La Boulangerie est particulièrement pittoresque avec ses ouvertures géométriques en losanges, mais on peut
également admirer le Pressoir, le Pigeonnier, le Bâtiment des Etalons, l'Ecurie du Potager, la Maison du
Garde, le Bâtiment de l'Horloge, la Ferme du Château, le Grand Moulin, les Triolets, la Buanderie, le Moulin
de la Vallée, ou encore la Maison des Bois.

Le Haras
Le Baron Arthur de Schickler fit construire à partir de 1867 par l'architecte Charles Letrosne, au lieu-dit
"La Leu", les bâtiments du Haras qui, comme ceux abritant les boxes de chevaux dans les communs du Château,
sont reconnaissables à leur appareillage spécifique : des lits de schiste gris et de briques rouges
alternant avec de gros moëllons de pierre froide.

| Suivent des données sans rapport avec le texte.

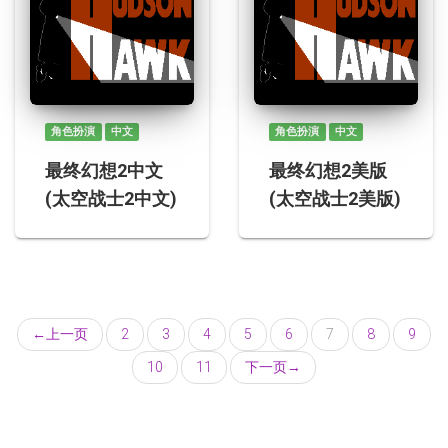
角色扮演
中文
角色扮演
中文
最终幻想2中文
最终幻想2美版
(太空战士2中文)
(太空战士2美版)
←
上一页
2
3
4
5
6
7
8
9
10
11
下一页
→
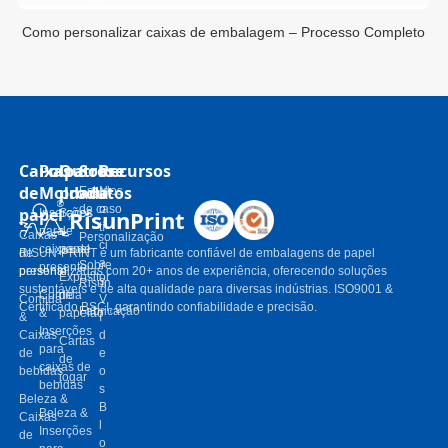
to
Como personalizar caixas de embalagem – Processo Completo
Caixas
Polpa
Outros
Sobre
Recursos
de
Moldada
produtos
Estudos
N
de caso
o
papel
RisunPrint
Inserções
Sacos
tí
para
de
Caixas
Personalização
ci
caixas de
papel
de
RISUN-PRINT é um fabricante confiável de embalagens de papel
a
Sobre
presente
presente
personalizadas com 20+ anos de experiência, oferecendo soluções
Expositor
s
Risun
sustentáveis ​​e de alta qualidade para diversas indústrias. ISO9001 &
Comida
de
Comida
V
Certificado BSCI, garantindo confiabilidade e precisão.
Fabricação
&
papelão
&
í
Inserções
Caixas
d
Cartas
para
de
e
de
caixas de
bebidas
o
jogar
bebidas
s
Beleza &
B
Beleza &
Caixas
l
Inserções
de
o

Les toitures en ardoise très aigües surmontées d'épis de
faîtage en céramique sont percées de lucarnes reposant sur des piedroits en pierre calcaire imitant les
bretèches du 16ème siècle.
C'est là que furent élevés les chevaux pur-sang anglais qui firent la notoriété de la casaque cerise et
blanc que portaient les jockeys de l'Ecurie de course Schickler, puis Pourtalès.
Citons parmi les plus
connus "Fitz Roya", "Suzerain", "Perplexe", "Perplexité", "Ragotsky", "Fra Angelico", "Dolma Baghtché",
"Escarboucle", "Semandria", "Chêne Royal" et "Le Sancy" qui gagna les prix les plus prestigieux de l'époque
tant en France qu'à l'étranger et dont les promeneur peuvent voir la tombe au Sud du Château.